Manufacturing steel plates with desirable mechanical properties via TMCP requires integrated control of conditions from reheating through accelerated cooling. The study develops a mathematical model to predict microstructural evolution and mechanical properties of steel plates produced by TMCP, facilitating integrated process control. The model comprises four modules—Reheating, Rolling, Cooling, and Mechanical Properties—calculating metallurgical phenomena at each step, including work hardening, ferrite nucleation, microalloying effects, and hardening mechanisms.

Abstract

For manufacturing the steel plates with good mechanical properties by Thermo-Mechanical Control Process (TMCP), the manufacturing conditions are necessary to be controlled in an integrated manner through the reheating step to the accelerated cooling step. The present mathematical model for the prediction of the microstructural evolution and the mechanical properties of the steel plates produced by TMCP enables this integrated control. The present report describes the flow and the each equation of the model and the comparison between the calculated results with this model and the data obtained by the rolling experiments.The model consists of four modules such as Reheating, Rolling, Cooling and Mechanical Properties in which the metallurgical phenomena occurring at each step are calculated. The characteristic of the model is shown as follows:(1) The effect of work hardening of austenite by rolling in non recrystallization temperature region is represented as the effect of average dislocation density (ρ) accumulated in austenite grains.
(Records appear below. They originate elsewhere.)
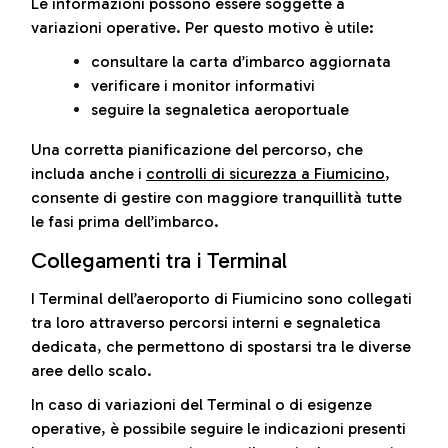
Le informazioni possono essere soggette a
variazioni operative. Per questo motivo è utile:
consultare la carta d’imbarco aggiornata
verificare i monitor informativi
seguire la segnaletica aeroportuale
Una corretta pianificazione del percorso, che
includa anche i
controlli di sicurezza a Fiumicino
,
consente di gestire con maggiore tranquillità tutte
le fasi prima dell’imbarco.
Collegamenti tra i Terminal
I Terminal dell’aeroporto di Fiumicino sono collegati
tra loro attraverso percorsi interni e segnaletica
dedicata, che permettono di spostarsi tra le diverse
aree dello scalo.
In caso di variazioni del Terminal o di esigenze
operative, è possibile seguire le indicazioni presenti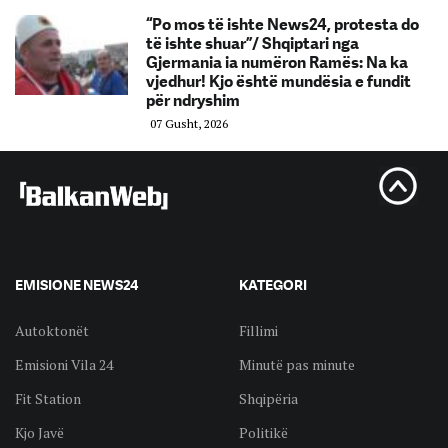
“Po mos të ishte News24, protesta do
të ishte shuar”/ Shqiptari nga
Gjermania ia numëron Ramës: Na ka
vjedhur! Kjo është mundësia e fundit
për ndryshim
07 Gusht, 2026
EMISIONE NEWS24
KATEGORI
Autoktonët
Fillimi
Emisioni Vila 24
Minutë pas minute
Fit Station
Shqipëria
Kjo Javë
Politikë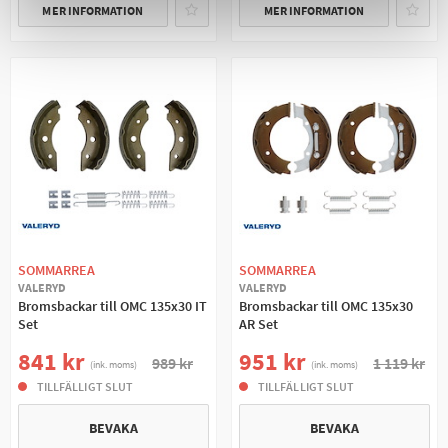
MER INFORMATION
MER INFORMATION
SOMMARREA
SOMMARREA
VALERYD
VALERYD
Bromsbackar till OMC 135x30 IT
Bromsbackar till OMC 135x30
Set
AR Set
841 kr
951 kr
989 kr
1 119 kr
(ink. moms)
(ink. moms)
TILLFÄLLIGT SLUT
TILLFÄLLIGT SLUT
BEVAKA
BEVAKA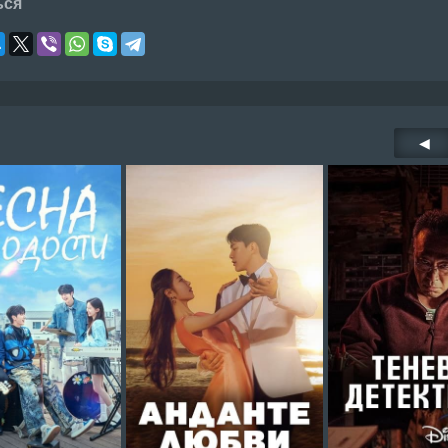
ься
◀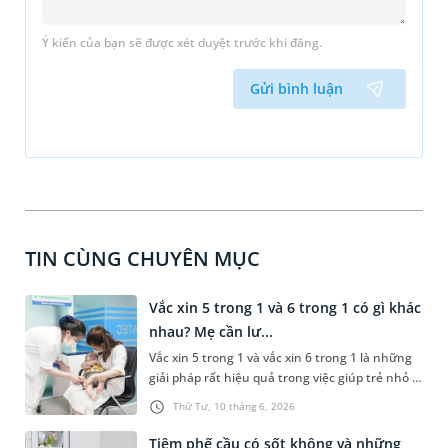
Ý kiến của bạn sẽ được xét duyệt trước khi đăng.
Gửi bình luận
TIN CÙNG CHUYÊN MỤC
Vắc xin 5 trong 1 và 6 trong 1 có gì khác
nhau? Mẹ cần lư...
Vắc xin 5 trong 1 và vắc xin 6 trong 1 là những
giải pháp rất hiệu quả trong việc giúp trẻ nhỏ -
đối tượng có hệ miễn dịch yếu, phòng tránh
Thứ Tư, 10 tháng 6, 2026
được một số bệnh lý nghiêm trọng. Vậy vắc xin
5 trong 1 và 6 trong 1 có gì khác nhau? Bài viết
Tiêm phế cầu có sốt không và những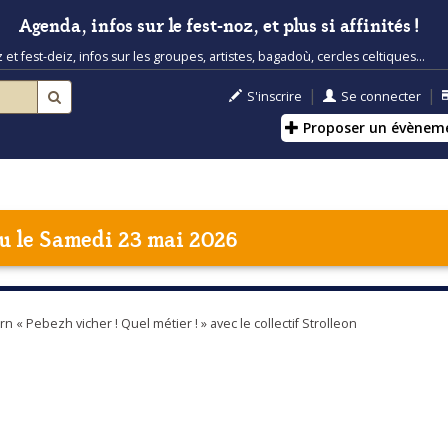
Agenda, infos sur le fest-noz, et plus si affinités !
t fest-deiz, infos sur les groupes, artistes, bagadoù, cercles celtiques...
|
|
S'inscrire
Se connecter
Proposer un évènem
u
le Samedi 23 mai 2026
« Pebezh vicher ! Quel métier ! » avec le collectif Strolleon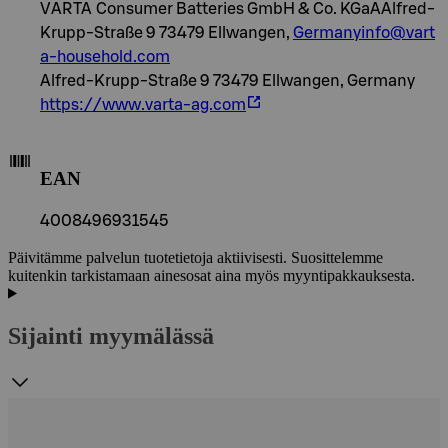
VARTA Consumer Batteries GmbH & Co. KGaAAlfred-
Krupp-Straße 9 73479 Ellwangen,
Germanyinfo@vart
a-household.com
Alfred-Krupp-Straße 9 73479 Ellwangen, Germany
https://www.varta-ag.com
EAN
4008496931545
Päivitämme palvelun tuotetietoja aktiivisesti. Suosittelemme
kuitenkin tarkistamaan ainesosat aina myös myyntipakkauksesta.
Sijainti myymälässä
The nucleation rate of intragranular ferrite and that of grain boundary ferrite are distinctively formulated as functions of ρ.(2) The effects of microalloying elements are considered in the formulation of metallurgical phenomena and mechanical properties such as pinning and solute drag effects on the grain growth of austenite at the reheating step, the restraining effect on recovery and recrystallization of work-hardened austenite at the rolling step, the restraining effect of solute elements on the progress of transformation at the cooling step, and the solution hardening and the precipitation hardening for the mechanical properties of the plates.